Professor Douglas Brewer

Douglas Forbes Brewer, Professor of Experimental Physics, died on 16 July aged 93.

Douglas came to Sussex in 1962, initially as a Senior Lecturer having left his post at the Clarendon Laboratory, Oxford. He joined the other founding members of Physics at Sussex - Roger Blin Stoyle and Ken Smith - setting up a flourishing subject group within the School of Mathematical and Physical Sciences.

Douglas' expertise was in Low Temperature Physics and in particular the properties of liquid helium, both helium 4 and the rarer helium 3. These substances are of extreme interest to physicists because, in their liquid form attainable at temperatures close to absolute zero, they are materials which have to be interpreted using Quantum Statistics.

Throughout his career, Douglas' experimental work was instrumental in developing a better understanding of these quantum liquids. His working group at Sussex achieved national and international recognition.

In 1965, Douglas organised a symposium at Sussex on quantum fluids attended by a glittering array of physicists including no less than five current or future Nobel Prize winners. Tony Leggett has to be singled out because he came to Sussex in 1967 as a lecturer, attracted by Douglas' reputation, and he carried out most of his important work there accounting for the superfluidity of helium 3. This work led to the award of his Nobel Prize in 2003.

Douglas went on to chair the 19th International Low Temperature Physics Conference in Brighton in 1989. Again, this involved an immense amount of work and its success reflected Douglas’ energy and organisational skills. In addition, for several years he was Editor of the journal Progress in Low Temperature Physics. In 1999, Douglas was delighted to be awarded the Fritz London Memorial Prize, the most prestigious award in low temperature physics.

Douglas was born in Cardiff and valued his Welsh roots.

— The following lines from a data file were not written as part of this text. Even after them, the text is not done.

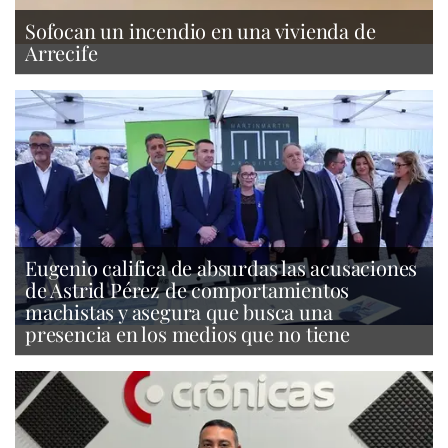
Sofocan un incendio en una vivienda de
Arrecife
Eugenio califica de absurdas las acusaciones
de Astrid Pérez de comportamientos
machistas y asegura que busca una
presencia en los medios que no tiene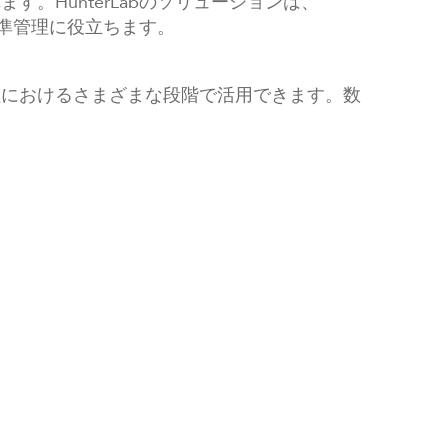
HunterLabのソリューションは、
基準管理に役立ちます。
程におけるさまざまな段階で活用できます。数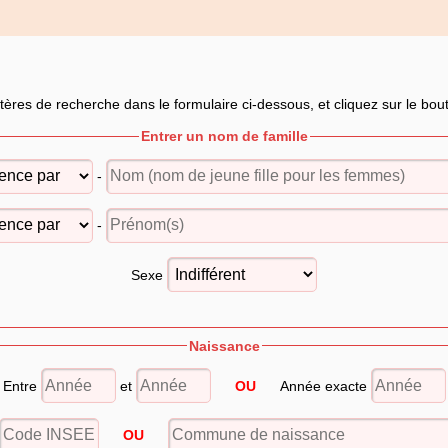
itères de recherche dans le formulaire ci-dessous, et cliquez sur le bo
Entrer un nom de famille
-
-
Sexe
Naissance
Entre
et
OU
Année exacte
OU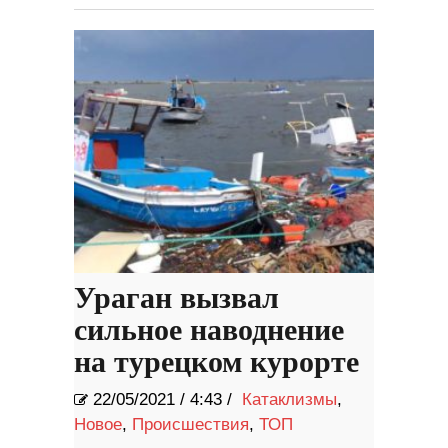
Ураган вызвал
сильное наводнение
на турецком курорте
22/05/2021
/
4:43 /
Катаклизмы
,
Новое
,
Происшествия
,
ТОП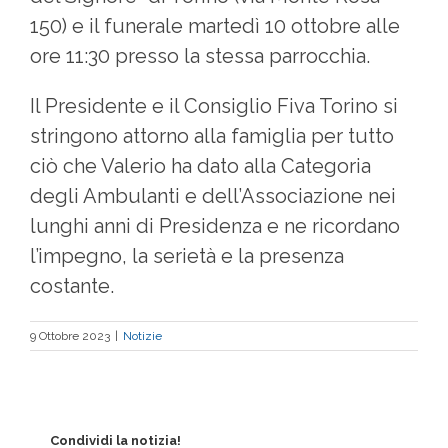
150) e il funerale martedì 10 ottobre alle
ore 11:30 presso la stessa parrocchia.
Il Presidente e il Consiglio Fiva Torino si
stringono attorno alla famiglia per tutto
ciò che Valerio ha dato alla Categoria
degli Ambulanti e dell’Associazione nei
lunghi anni di Presidenza e ne ricordano
l’impegno, la serietà e la presenza
costante.
9 Ottobre 2023
|
Notizie
Condividi la notizia!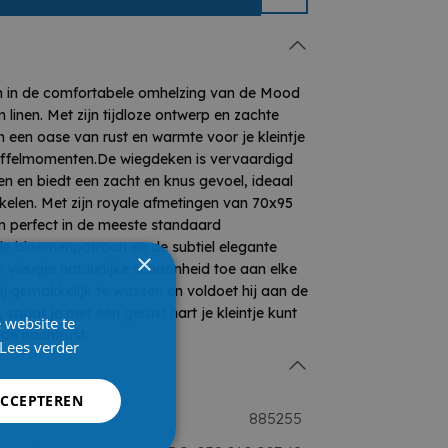
n in de comfortabele omhelzing van de Mood
linen. Met zijn tijdloze ontwerp en zachte
 een oase van rust en warmte voor je kleintje
nuffelmomenten.De wiegdeken is vervaardigd
n en biedt een zacht en knus gevoel, ideaal
kkelen. Met zijn royale afmetingen van 70x95
n perfect in de meeste standaard
nde bloemenpatroon en de subtiel elegante
×
 vleugje natuurlijke schoonheid toe aan elke
j gemakkelijk te wassen en voldoet hij aan de
zodat je met een gerust hart je kleintje kunt
 website te
de nachtrust.
Lees verder
ACCEPTEREN
885255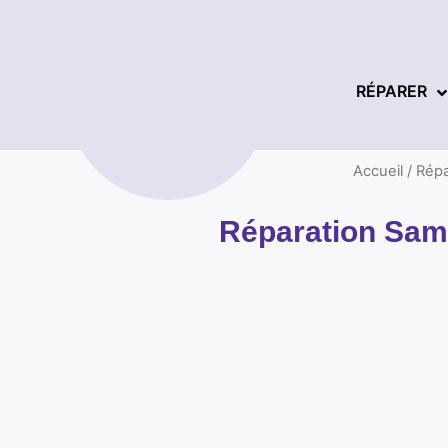
RÉPARER
Accueil
/
Répa
Réparation Sams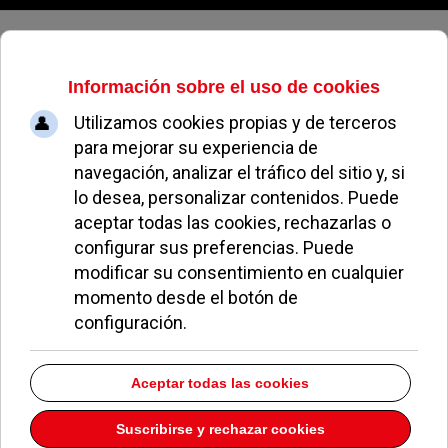
Lunes, 10 de agosto de 2026
El PSOE participa en un encuentro
en defensa de la educación
pública
JAVIER CHECA
NOTICIAS DE POZUELO
15 MAYO 2006
La Portavoz Socialista, Eva Izquierdo, junto con
distintas asociaciones de padres y madres, ha
participado en un encuentro organizado por el
Partido Socialista de Madrid para debatir la
situación de la enseñanza en la Comunidad.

After winning a scholarship to the Crypt Grammar School in Gloucester, he went up to Pembroke College in Oxford to read Natural Philosophy. The Second World War interrupted his studies, but he completed his BA after the war and he later obtained his DPhil degree at the Clarendon Laboratory, working on liquid helium 4.

He was a talented sportsman, having played in the university second rugby fifteen and rowed for Pembroke. Indeed, he was told by his coach that he could be a future Olympian if he dedicated himself to rowing. Douglas chose Physics instead.

Douglas was an extremely cultured man. He appreciated the beauty of language and was well read in Shakespeare. He had the ability to illustrate his writings with Latin prose. His house near Lewes was frequently filled with eminent academic colleagues visiting from the United States, China, and Russia.

In July 2016, a 90th birthday party was held for Douglas at the University. This was attended by some 80 guests including many of his former research students, colleagues and friends. The event showed the esteem and respect in which he was held.

He will be missed by all, particularly by his children - Jonathan, Charlotte, Mark, Sophy and Lucy - and by Wendy, his devoted wife for the last 30 years. His first wife Jean sadly died young in 1987.